If your WiFi shows a connection but loads nothing, the issue is different. Follow our WiFi connected but no internet fix first. A VPN can sometimes bypass ISP throttling on specific services like streaming or gaming.
Frequently Asked Questions
Why is my internet so slow even though I have a fast plan?
Your internet plan speed is the maximum your ISP delivers to your modem. Everything between the modem and your device can reduce that speed: an outdated router, WiFi interference from neighboring networks, distance from the router, network congestion during peak hours, or too many devices sharing bandwidth simultaneously. Test with Ethernet directly connected to your modem to isolate whether the bottleneck is your ISP or your home network.
Does changing DNS really make internet faster?
Changing DNS does not increase your raw download speed, but it significantly reduces the time your browser waits before starting to load each page. Faster DNS lookups from providers like Cloudflare (1.1.1.1) or Google DNS (8.8.8.8) shave 20 to 70 milliseconds off every page load compared to typical ISP DNS servers. Over a browsing session with hundreds of lookups, this creates a noticeably snappier experience.

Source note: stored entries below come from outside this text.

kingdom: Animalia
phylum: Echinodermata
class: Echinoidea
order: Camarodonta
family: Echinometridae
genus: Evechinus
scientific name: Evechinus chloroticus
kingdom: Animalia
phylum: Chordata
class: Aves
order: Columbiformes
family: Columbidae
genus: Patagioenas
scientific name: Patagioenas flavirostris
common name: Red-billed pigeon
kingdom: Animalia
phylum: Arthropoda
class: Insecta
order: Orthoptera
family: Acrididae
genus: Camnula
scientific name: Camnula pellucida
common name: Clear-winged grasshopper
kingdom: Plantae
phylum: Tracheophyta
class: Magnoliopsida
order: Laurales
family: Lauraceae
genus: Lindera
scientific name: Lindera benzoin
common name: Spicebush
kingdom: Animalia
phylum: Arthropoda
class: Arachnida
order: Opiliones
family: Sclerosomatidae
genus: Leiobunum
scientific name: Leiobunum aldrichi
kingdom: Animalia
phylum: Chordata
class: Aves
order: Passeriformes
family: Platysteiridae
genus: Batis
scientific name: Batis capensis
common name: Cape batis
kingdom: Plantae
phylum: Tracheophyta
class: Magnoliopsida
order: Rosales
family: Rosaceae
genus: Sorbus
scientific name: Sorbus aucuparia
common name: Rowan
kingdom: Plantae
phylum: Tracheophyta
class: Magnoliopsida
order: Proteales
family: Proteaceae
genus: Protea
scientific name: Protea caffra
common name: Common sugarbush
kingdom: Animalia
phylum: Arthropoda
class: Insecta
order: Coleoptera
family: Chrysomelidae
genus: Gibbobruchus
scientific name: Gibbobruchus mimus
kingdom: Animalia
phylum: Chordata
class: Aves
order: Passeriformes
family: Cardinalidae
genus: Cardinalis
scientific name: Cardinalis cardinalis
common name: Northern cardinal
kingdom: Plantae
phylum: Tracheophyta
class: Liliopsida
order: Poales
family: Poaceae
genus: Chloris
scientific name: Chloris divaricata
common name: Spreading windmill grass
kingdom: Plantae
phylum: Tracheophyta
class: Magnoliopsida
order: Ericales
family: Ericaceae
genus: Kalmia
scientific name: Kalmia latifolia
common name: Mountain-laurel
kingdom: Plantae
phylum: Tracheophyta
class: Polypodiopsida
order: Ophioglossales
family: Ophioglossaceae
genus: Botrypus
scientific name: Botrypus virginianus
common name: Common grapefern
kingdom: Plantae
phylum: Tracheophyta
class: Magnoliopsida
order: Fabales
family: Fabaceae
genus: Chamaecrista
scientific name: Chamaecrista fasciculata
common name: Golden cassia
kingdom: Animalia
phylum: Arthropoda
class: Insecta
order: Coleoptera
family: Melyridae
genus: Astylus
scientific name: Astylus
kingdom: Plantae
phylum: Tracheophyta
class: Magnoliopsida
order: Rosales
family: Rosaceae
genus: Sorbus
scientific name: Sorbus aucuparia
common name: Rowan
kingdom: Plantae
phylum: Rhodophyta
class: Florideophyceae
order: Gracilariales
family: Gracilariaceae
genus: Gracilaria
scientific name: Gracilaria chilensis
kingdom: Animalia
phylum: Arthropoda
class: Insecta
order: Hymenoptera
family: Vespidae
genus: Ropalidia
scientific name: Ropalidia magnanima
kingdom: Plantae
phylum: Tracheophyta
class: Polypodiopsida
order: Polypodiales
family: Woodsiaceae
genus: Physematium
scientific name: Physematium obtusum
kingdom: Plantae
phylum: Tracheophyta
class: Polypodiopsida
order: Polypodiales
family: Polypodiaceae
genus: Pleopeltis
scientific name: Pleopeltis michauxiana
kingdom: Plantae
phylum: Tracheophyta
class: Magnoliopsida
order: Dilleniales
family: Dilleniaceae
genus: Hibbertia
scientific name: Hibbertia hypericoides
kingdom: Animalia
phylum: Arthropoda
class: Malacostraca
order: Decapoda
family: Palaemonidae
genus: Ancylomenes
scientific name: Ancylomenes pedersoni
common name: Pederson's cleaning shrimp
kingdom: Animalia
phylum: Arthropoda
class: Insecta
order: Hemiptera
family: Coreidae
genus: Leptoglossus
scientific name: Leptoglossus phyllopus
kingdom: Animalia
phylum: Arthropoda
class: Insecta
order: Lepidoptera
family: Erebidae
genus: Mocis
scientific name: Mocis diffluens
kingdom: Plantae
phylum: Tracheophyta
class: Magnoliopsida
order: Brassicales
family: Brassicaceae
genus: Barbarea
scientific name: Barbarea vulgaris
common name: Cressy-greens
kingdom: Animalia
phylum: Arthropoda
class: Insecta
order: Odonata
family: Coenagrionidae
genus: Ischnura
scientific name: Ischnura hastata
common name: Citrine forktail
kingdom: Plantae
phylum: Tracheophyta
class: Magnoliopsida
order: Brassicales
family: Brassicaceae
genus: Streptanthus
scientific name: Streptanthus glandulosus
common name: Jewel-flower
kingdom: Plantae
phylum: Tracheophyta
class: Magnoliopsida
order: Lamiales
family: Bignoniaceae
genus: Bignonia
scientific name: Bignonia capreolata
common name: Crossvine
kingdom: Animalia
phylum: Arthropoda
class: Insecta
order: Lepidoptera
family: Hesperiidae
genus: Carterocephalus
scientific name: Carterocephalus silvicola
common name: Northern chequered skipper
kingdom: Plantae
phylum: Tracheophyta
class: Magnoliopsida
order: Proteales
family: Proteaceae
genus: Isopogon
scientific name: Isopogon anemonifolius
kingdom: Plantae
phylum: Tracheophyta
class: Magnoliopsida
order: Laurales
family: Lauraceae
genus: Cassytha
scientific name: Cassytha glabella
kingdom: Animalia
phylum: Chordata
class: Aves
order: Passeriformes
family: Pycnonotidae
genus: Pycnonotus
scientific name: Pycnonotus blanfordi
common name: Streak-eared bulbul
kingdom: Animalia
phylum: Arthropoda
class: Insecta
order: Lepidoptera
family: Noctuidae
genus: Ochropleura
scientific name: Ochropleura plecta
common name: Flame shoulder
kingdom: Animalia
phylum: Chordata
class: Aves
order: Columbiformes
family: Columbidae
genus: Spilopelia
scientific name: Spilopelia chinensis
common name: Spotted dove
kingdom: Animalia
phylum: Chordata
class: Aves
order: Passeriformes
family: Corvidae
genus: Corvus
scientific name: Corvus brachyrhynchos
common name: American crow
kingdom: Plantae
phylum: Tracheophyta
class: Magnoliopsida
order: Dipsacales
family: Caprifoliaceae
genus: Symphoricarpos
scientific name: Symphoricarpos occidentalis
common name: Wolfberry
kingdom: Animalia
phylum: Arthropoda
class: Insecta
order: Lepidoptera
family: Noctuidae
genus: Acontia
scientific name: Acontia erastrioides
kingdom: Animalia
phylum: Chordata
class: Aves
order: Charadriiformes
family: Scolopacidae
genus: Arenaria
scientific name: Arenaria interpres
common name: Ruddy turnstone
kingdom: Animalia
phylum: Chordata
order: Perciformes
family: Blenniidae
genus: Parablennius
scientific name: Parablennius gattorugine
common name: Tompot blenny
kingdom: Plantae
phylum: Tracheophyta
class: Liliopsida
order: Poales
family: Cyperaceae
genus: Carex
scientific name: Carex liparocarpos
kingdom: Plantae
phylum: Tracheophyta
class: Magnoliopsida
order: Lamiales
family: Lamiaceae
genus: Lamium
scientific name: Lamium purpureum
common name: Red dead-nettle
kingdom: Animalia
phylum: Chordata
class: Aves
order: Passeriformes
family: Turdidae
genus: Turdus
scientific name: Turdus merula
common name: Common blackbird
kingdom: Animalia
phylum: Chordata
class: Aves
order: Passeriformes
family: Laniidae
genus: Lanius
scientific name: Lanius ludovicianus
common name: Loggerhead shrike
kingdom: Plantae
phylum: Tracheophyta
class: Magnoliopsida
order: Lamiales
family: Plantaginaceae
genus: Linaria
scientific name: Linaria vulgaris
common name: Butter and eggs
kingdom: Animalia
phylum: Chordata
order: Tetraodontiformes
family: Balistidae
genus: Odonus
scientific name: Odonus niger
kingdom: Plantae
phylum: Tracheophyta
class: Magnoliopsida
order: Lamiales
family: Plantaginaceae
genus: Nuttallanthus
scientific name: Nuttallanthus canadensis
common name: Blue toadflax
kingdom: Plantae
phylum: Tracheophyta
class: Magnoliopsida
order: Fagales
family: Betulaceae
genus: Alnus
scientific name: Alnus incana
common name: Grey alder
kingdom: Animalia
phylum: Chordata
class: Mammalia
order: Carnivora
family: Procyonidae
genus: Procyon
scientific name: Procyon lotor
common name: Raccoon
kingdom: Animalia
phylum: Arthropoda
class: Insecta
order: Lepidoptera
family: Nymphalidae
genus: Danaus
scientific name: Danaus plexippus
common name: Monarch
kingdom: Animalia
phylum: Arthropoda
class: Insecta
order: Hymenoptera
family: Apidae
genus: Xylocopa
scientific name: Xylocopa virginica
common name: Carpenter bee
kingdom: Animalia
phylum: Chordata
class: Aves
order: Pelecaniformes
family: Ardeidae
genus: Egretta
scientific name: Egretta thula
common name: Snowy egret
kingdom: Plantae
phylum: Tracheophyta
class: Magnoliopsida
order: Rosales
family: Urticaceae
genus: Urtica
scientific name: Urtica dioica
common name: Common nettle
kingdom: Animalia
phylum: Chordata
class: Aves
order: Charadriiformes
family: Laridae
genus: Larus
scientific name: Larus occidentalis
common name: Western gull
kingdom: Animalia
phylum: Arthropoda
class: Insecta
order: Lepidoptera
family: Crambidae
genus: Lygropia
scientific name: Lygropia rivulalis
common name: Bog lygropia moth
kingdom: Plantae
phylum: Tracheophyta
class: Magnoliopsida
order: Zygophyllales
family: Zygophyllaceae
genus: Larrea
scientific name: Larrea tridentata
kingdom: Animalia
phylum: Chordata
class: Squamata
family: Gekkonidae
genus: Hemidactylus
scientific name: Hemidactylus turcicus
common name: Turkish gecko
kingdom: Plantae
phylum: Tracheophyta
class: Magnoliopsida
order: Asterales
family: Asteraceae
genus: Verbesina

Is WiFi 6 worth upgrading to in 2026?
Yes, upgrading to Wi-Fi 6 (IEEE 802.11ax) is worth it if your current router is more than 3 years old. Wi-Fi 6 delivers up to 3 times the real-world throughput of WiFi 5, handles 4 times as many simultaneous devices efficiently through OFDMA technology, and reduces latency by 75 percent in congested environments. Prices for quality Wi-Fi 6 routers start at $60, making it one of the highest-value home network upgrades available.
How often should I restart my router?
Restart your router at least once every 2 weeks for optimal performance. Routers accumulate memory fragmentation, stale DHCP leases, and routing table bloat over time, all of which degrade throughput. If you notice sudden speed drops, an immediate restart should be your first troubleshooting step. Some modern routers support scheduled automatic reboots through their admin panel, typically configurable for a low-usage time like 3 AM.
Can a VPN increase my internet speed?
A VPN typically reduces speed by 10 to 20 percent due to encryption overhead and routing through an additional server. However, a VPN can increase speed in one specific scenario: when your ISP throttles certain types of traffic like streaming or torrenting. The VPN encrypts your traffic so the ISP cannot identify and throttle it. If you suspect throttling, test your speed with and without a VPN to confirm.